Please take a look at grafana-beta.wikimedia.org and verify any dashboards you care about are working correctly. (Also note that any changes made on grafana-beta will not be preserved once the upgrade is completed.)
Here's 5.4.0 serving stats from prometheus about its own machine: https://grafana-beta.wikimedia.org/d/000000377/host-overview?refresh=5m&orgId=1&var-server=grafana1001&var-datasource=eqiad%20prometheus%2Fops&var-cluster=misc
5.x includes many UI upgrades (drag and drop rearranging of panels!) and new features (folders! stable URLs! teams!)

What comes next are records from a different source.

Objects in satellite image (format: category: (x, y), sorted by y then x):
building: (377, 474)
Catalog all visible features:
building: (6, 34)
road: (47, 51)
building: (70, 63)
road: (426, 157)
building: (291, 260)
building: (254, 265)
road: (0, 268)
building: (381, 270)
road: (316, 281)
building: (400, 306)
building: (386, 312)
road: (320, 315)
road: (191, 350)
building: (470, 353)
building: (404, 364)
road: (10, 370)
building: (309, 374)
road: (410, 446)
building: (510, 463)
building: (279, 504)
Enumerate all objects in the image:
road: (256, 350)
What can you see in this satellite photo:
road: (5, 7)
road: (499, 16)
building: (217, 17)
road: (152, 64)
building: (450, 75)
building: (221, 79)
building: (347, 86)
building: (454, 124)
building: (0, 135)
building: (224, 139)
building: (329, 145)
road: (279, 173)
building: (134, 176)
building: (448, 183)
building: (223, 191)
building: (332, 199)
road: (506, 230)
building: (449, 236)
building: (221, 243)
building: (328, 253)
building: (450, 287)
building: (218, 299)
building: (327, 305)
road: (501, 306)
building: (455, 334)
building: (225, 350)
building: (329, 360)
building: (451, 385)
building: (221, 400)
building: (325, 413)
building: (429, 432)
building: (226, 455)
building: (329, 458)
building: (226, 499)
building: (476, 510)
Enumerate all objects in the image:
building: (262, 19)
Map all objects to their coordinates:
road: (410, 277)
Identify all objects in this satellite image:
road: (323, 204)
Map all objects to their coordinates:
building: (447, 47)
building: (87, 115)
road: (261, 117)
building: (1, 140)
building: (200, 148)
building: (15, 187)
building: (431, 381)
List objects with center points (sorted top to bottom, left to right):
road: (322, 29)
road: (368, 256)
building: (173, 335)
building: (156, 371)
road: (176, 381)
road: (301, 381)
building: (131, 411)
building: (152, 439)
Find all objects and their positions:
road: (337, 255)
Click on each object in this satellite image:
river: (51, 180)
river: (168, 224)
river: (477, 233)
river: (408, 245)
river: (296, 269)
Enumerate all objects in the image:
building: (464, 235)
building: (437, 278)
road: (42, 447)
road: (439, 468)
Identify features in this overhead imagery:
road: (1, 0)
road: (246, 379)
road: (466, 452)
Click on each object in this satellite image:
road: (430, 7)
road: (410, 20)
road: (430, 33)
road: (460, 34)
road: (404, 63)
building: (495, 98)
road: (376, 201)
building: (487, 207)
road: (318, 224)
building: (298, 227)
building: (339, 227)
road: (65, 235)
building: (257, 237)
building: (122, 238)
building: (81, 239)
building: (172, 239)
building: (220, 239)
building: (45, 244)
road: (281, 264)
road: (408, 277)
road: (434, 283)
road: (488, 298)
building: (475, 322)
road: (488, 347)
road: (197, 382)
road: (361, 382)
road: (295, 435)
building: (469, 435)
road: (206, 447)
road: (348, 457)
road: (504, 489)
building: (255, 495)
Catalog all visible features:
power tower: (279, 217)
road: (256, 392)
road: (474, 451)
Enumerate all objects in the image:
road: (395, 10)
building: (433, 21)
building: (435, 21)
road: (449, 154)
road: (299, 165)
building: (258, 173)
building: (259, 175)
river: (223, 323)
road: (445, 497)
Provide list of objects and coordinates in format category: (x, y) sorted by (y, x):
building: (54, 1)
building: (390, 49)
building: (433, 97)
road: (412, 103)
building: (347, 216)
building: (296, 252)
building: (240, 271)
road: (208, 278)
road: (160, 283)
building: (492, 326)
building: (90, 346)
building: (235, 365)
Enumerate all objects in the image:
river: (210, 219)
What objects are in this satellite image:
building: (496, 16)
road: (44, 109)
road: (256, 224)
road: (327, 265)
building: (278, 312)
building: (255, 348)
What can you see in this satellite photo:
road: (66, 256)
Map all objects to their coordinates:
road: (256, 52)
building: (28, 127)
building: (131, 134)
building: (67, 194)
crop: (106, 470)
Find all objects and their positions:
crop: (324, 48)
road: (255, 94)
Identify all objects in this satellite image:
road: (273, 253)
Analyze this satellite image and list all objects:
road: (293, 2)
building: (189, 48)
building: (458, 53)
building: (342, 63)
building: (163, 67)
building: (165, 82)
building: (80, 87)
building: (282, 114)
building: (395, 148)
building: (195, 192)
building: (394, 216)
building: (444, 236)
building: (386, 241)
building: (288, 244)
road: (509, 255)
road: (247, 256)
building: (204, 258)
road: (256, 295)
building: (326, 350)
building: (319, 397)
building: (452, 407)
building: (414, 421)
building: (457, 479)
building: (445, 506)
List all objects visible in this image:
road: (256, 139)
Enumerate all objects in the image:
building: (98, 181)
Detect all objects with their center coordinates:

Notable new features between 4.6 and 5.4 are below. Recommendations for stuff to change about our configuration are bolded.
- Major UI changes, including drag-n-drop to move graphs around, and a new layout engine that claims easier sizing and placement of panels. Video and screenshots here
- Grafana now has a notion of 'teams', a group of users that can be used in dashboard ACLs, or for setting a default home dashboard. (Looks like automatic linking between Grafana teams and LDAP groups is locked behind Grafana Enterprise, though?)
- Dashboards can now be placed into a hierarchy of folders. We should figure out a hierarchy that makes some sense. (but I'm quite happy to call this part of T178690)
- Dashboard URLs are now stable across name changes. For the time being, old URLs will still work, as long as they are not renamed -- but it's a good idea to update any links into grafana to use the new URL scheme, as the old URLs are deprecated and support will be removed in some future release
- Data sources can now be 'provisioned' -- specified by JSON files, which we could puppetize. This makes them read-only in the UI, which is probably a good idea anyway.
- Similarly, dashboards can be provisioned. Dashboards configured from JSON are editable in the UI, but can't be saved -- instead the UI offers you a JSON dump which you can check back into source control. At first glance, seems not bad to me? Should we start moving 'core' SRE dashboards to JSON in Puppet?
- Heatmap UI and Prometheus histograms now work together
- Grafana has its own native annotations support, including a on-dashboard UI and an HTTP API for adding them
- Grafana-native alerts now support reminders (I believe the performance team wanted this)
Current plan: no known issues with the upgrade. Will announce one last time at the SRE meeting on Monday, then proceed with the upgrade Monday afternoon (US Eastern time).